Work order:
From the records below, transcribe only the lines running from the one with "- playoff game" through the one with "All Star Break". Keep both of those end lines.

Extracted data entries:
──────

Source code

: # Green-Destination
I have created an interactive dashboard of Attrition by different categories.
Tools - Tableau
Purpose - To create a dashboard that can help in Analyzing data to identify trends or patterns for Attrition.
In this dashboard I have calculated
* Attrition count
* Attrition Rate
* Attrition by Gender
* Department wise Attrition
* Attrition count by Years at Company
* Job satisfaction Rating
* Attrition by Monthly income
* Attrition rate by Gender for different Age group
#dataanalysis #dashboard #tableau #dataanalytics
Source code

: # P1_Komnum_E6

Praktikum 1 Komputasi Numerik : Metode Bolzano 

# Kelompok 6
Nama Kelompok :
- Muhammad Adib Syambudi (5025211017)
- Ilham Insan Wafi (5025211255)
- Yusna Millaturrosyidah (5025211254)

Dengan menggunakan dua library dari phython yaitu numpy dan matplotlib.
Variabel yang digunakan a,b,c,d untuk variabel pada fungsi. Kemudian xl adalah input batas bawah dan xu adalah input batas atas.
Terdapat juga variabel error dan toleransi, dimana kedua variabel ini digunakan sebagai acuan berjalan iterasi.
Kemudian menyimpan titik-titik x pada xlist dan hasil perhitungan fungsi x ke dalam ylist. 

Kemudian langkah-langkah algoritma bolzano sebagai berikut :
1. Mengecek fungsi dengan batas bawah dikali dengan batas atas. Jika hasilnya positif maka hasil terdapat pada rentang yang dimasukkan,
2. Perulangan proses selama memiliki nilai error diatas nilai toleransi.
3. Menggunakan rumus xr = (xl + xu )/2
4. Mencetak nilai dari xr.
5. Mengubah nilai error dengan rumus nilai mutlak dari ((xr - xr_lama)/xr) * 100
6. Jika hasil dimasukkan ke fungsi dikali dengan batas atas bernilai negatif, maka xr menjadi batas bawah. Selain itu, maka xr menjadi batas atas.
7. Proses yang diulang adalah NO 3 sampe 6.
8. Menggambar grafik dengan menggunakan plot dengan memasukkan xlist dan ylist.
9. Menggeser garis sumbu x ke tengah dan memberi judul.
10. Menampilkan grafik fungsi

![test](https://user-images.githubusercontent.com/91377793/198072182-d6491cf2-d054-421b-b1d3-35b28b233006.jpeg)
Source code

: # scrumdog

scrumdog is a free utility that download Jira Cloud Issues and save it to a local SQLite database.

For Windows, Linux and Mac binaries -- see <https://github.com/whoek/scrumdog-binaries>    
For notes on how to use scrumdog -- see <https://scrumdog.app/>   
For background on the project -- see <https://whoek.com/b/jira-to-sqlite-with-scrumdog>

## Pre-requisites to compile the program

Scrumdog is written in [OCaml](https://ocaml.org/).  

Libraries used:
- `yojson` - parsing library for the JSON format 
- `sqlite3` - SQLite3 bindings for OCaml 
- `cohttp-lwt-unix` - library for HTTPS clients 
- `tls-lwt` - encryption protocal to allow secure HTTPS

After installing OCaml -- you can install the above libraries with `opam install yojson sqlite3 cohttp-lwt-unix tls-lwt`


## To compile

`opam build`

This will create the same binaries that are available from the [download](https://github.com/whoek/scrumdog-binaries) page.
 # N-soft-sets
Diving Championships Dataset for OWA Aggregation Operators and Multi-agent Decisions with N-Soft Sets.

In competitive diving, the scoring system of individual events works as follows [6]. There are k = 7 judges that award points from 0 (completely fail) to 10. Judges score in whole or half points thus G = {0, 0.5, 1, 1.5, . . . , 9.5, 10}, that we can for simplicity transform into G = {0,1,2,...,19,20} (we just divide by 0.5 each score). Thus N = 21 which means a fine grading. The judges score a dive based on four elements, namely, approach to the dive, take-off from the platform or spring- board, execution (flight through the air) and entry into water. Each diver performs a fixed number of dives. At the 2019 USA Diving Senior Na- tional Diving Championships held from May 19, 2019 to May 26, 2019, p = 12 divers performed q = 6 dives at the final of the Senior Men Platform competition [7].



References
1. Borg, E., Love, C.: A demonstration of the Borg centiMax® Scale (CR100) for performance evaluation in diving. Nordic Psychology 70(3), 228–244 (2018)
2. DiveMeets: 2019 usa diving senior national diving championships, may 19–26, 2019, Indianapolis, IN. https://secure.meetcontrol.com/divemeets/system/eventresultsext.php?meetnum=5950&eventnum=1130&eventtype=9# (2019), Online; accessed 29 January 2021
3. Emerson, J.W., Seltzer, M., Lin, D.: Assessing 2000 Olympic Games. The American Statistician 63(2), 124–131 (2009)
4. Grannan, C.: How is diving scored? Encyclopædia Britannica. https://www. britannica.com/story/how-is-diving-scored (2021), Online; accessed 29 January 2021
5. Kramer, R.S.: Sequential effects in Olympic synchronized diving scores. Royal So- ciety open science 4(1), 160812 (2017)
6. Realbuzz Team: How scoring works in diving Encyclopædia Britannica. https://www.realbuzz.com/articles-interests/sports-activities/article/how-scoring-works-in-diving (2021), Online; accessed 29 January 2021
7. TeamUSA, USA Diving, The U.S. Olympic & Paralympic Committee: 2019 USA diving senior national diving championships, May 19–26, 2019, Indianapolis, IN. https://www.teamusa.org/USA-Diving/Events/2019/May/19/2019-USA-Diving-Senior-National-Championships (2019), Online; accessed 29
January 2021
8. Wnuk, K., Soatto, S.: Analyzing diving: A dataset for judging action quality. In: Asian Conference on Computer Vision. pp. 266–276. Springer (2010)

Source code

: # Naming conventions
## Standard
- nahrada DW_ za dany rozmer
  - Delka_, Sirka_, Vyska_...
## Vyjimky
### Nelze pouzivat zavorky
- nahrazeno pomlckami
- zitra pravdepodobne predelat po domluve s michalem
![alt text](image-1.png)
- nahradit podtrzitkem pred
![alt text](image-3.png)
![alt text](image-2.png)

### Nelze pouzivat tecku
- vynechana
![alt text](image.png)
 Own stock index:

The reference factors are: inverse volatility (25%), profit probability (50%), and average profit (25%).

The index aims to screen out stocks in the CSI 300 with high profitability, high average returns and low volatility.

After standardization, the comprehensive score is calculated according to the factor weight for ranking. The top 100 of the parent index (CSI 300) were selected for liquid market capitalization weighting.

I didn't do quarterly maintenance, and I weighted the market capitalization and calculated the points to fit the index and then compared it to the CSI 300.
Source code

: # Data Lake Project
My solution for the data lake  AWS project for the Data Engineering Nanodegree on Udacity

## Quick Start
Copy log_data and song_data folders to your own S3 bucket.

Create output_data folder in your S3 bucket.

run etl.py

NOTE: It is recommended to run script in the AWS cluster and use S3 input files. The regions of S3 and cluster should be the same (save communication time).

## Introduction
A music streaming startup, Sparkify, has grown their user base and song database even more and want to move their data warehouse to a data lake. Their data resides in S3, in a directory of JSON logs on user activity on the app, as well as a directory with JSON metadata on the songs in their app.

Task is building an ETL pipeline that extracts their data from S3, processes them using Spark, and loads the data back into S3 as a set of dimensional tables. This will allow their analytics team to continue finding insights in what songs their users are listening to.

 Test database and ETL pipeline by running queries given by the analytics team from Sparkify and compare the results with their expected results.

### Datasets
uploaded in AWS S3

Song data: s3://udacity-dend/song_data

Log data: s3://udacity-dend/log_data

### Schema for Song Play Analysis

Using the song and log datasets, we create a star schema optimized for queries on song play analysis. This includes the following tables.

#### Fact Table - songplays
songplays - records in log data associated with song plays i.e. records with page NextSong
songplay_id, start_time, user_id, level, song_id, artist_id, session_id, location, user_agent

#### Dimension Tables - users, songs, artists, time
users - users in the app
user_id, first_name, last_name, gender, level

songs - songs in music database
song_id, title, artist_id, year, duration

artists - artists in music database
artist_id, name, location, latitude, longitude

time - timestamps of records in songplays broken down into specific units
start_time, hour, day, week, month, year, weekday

──────

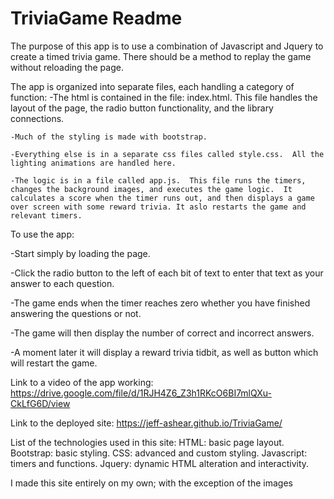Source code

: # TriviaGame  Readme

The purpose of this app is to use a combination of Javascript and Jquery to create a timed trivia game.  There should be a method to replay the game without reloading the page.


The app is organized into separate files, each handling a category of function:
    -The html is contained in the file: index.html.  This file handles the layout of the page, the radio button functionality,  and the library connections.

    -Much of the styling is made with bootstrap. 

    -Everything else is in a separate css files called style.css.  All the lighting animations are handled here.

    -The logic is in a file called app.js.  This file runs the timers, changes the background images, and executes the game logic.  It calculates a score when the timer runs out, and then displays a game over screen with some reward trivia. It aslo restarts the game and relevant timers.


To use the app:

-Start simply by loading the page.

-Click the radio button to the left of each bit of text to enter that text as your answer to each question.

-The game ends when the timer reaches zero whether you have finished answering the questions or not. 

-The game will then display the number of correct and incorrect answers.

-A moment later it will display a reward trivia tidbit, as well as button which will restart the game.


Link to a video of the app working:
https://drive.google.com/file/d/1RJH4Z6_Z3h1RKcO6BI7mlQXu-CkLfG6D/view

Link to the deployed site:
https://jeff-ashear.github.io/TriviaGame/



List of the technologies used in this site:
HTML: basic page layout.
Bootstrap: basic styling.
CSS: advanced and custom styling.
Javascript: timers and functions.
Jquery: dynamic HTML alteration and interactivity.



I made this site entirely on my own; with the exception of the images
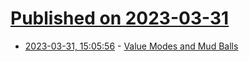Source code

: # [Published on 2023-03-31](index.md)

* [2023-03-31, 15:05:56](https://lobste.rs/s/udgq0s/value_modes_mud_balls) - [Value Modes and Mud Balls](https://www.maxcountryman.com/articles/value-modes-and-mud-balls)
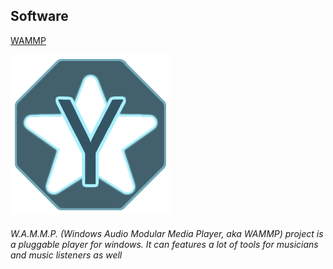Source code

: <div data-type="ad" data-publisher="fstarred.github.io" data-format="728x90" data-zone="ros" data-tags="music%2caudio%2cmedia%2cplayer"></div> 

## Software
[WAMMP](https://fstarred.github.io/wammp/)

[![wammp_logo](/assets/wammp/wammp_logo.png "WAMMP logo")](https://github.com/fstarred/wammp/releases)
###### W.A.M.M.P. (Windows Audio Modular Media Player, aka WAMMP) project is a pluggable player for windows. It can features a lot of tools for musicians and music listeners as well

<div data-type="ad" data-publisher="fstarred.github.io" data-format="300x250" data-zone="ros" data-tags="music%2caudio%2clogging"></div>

──────

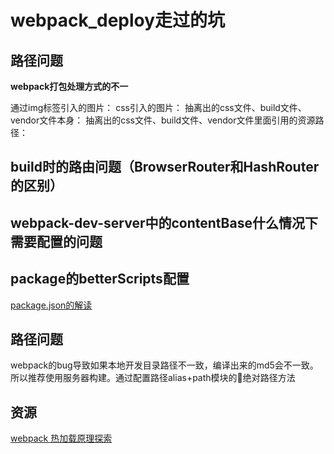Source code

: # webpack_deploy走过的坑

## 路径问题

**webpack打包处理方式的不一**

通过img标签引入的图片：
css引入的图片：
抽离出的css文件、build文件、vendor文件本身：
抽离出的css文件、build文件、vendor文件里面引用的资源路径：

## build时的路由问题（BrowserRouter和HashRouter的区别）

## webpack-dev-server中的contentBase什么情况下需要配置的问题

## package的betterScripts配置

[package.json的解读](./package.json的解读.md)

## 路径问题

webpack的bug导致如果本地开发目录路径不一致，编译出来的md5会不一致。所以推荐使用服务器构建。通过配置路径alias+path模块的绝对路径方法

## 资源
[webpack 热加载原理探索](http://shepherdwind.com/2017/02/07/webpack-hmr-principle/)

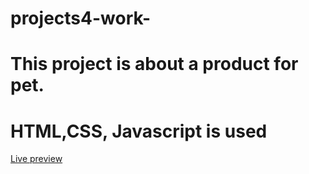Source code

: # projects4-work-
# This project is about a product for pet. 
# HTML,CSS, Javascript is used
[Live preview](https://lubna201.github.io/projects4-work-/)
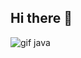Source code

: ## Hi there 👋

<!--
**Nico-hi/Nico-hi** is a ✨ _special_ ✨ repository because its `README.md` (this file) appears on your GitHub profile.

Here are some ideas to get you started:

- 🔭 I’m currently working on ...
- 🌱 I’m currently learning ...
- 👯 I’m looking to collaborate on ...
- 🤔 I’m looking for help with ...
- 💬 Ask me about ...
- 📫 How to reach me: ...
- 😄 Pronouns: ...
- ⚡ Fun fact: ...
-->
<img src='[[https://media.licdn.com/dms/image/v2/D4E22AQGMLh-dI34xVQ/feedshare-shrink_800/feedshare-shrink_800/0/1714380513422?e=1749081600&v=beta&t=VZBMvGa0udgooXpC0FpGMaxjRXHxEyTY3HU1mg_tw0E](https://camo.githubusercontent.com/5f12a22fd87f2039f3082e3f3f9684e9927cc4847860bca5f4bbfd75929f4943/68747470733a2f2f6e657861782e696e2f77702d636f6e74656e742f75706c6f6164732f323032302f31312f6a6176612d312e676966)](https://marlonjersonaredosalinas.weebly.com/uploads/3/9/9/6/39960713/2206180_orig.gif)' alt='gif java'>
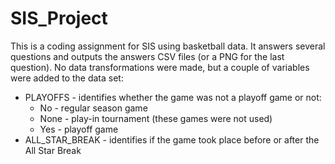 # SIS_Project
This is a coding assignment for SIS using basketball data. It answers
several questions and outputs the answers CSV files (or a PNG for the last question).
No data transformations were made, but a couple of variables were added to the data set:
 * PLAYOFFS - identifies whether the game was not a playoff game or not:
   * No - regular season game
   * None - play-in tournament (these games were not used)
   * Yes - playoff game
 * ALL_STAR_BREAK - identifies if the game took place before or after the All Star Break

──────

Completed task:
   * Yes - playoff game
 * ALL_STAR_BREAK - identifies if the game took place before or after the All Star Break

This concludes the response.